The Kummistu Cemetery was established in the middle of the 19. century. The oldest remaining tombstone is dated Oct 20, 1851 (Ingel Baio (Paju). The cemetery on a small hill was in use for half a century, until the surrounding lowland area was full. The new cemetery in Pühalepa at the Suuremõisa-Kerema road was opened in 1900 and is still in use. The area of the Kummistu Cemetery is 0.56 ha.
There are approximately 400 tombstones preserved and approximately 1300 (1269) burial sites here. The latest tombstone is dated March 5, 1924 (Ann Liik).

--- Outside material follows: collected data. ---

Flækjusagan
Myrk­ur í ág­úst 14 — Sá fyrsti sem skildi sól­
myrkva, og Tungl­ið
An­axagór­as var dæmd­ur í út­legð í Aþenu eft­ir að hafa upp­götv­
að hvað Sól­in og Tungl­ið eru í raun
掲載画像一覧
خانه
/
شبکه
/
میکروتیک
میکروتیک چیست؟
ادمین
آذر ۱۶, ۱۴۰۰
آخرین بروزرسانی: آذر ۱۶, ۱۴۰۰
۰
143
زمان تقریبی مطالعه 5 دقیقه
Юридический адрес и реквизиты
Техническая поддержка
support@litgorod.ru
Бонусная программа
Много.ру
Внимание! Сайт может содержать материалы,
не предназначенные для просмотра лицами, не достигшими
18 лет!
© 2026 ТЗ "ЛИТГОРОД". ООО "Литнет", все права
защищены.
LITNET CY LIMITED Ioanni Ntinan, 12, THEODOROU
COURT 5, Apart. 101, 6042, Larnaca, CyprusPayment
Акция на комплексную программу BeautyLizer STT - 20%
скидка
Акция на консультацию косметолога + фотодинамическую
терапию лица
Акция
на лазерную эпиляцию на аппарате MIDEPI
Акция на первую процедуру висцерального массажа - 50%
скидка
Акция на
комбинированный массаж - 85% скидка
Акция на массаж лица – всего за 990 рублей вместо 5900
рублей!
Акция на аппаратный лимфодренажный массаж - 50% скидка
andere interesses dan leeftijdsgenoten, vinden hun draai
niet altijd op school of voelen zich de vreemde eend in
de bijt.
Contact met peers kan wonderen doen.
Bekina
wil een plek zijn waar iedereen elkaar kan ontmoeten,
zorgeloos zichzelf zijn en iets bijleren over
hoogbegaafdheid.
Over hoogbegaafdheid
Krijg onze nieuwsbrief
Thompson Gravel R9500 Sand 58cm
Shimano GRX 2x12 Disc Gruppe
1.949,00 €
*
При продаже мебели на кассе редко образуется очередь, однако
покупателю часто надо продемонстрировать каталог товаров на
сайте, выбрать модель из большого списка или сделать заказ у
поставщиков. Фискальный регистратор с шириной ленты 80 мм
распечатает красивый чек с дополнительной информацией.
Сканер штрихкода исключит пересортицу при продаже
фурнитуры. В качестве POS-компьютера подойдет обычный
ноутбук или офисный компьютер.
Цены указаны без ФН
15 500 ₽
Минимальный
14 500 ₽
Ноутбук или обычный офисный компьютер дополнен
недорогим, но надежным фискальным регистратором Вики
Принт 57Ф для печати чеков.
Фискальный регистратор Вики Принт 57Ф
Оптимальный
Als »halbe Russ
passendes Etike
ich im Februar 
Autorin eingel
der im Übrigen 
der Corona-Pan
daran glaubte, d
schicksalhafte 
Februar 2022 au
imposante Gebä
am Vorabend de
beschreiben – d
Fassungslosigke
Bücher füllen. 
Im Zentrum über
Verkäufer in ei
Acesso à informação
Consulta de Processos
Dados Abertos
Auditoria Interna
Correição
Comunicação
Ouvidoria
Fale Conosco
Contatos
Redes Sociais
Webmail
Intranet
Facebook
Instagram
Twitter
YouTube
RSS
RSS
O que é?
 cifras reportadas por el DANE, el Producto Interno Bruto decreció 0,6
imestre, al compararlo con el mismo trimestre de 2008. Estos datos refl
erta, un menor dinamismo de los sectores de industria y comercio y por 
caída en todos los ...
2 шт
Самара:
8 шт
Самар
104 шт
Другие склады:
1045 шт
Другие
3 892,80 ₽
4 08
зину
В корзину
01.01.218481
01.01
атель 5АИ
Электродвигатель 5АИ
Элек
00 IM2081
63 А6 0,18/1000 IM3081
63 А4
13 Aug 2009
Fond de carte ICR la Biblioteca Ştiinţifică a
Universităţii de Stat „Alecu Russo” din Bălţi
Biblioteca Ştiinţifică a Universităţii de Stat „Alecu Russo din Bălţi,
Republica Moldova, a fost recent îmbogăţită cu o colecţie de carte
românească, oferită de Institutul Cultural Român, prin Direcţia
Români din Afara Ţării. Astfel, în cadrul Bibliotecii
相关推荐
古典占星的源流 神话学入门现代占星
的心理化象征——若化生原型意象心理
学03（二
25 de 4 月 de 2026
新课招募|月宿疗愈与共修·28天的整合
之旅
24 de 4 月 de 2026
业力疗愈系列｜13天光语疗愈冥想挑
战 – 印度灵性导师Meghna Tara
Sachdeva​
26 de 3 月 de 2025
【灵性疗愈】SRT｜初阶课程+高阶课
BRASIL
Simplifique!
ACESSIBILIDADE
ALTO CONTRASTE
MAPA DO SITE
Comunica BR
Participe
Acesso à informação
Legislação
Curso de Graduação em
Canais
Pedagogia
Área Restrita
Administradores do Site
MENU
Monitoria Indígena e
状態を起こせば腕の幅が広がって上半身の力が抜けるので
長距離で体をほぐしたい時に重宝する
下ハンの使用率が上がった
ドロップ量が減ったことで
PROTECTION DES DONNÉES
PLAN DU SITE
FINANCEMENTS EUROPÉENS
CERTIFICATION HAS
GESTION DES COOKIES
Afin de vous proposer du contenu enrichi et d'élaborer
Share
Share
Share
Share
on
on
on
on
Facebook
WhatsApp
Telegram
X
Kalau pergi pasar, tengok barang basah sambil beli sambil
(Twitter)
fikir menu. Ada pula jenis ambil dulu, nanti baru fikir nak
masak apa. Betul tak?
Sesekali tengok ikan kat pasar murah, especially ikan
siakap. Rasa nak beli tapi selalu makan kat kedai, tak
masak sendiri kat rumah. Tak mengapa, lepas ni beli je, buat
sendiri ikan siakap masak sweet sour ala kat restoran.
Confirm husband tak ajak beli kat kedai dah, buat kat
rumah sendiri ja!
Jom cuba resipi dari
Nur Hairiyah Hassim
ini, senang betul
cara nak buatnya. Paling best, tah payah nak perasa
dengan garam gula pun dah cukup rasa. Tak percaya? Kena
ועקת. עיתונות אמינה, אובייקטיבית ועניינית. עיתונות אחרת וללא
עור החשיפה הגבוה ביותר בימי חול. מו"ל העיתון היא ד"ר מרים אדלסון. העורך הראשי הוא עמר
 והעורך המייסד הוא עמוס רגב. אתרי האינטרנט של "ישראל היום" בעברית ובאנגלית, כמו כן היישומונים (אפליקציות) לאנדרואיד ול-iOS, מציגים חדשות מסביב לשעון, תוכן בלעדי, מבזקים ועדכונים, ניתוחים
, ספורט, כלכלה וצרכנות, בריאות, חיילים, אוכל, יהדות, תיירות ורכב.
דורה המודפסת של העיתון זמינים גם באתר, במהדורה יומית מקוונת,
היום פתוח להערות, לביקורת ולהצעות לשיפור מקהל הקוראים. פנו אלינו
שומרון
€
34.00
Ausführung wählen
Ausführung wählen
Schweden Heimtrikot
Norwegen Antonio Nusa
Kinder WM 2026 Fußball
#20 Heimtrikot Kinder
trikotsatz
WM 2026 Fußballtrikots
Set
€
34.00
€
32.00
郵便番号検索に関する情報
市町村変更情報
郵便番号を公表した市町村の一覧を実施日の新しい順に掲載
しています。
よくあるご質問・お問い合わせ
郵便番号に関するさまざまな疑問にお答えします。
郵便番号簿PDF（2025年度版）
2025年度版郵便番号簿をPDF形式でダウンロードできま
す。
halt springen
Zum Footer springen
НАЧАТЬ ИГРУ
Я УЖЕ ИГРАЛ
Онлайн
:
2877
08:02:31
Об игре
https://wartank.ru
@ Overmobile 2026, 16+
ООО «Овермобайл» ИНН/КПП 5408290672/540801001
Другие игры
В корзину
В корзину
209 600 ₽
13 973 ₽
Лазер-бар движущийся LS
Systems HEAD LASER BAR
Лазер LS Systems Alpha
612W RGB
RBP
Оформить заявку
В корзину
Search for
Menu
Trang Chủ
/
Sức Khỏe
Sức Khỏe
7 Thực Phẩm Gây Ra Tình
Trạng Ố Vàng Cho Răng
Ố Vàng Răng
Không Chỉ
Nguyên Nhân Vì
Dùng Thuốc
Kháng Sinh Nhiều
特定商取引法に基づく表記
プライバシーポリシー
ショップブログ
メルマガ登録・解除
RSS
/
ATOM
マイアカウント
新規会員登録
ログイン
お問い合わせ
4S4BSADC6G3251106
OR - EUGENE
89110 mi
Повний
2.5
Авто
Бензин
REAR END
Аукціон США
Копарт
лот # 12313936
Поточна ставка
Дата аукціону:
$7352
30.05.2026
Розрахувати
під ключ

Most of the grave sites are abandoned. Besides the tombstones, the limestone gateposts (0.8 x 0.8 m) located at the west and east entrances are also noteworthy. There is also a large, several meters high cross, made of railway ties by the pastor Sengbusch (the pastor in Pühalepa 1822−1877) with a writing PÖHHELEPPE KIRIKOAIDA ja ВОСПИТАННИКИ К [ОМИССАРОВСКОГО ТЕХНИЧЕСКOГО УЧИЛИЩА]. Meaning PÜHALEPA’s CHURCHYARD. (Half of the letters are lost. The writing on the vertical beam marks the donors – pupils of the technical school of Petersburg, who’s headmaster was the son of the pastor Johannes von Sengbusch. The year used to be on it as well, but it has also been lost).
Only peasants are buried in Kummistu Cemetery. The only distinguished people who are buried here would be the family members of the pastor Alexander von Sengbusch. Their graves are located in the southwest corner of the cemetery.
The Kummistu Cemetery represents a good cross section of the community of that time period – there are parish clerks, innkeepers, cabinetmakers, a church organist and many good country folk and tradesmen, squatters, the parish poor, etc.
The side road leading to the Cemetery and the Cemetery itself were restored by the Pühalepa community in 2016.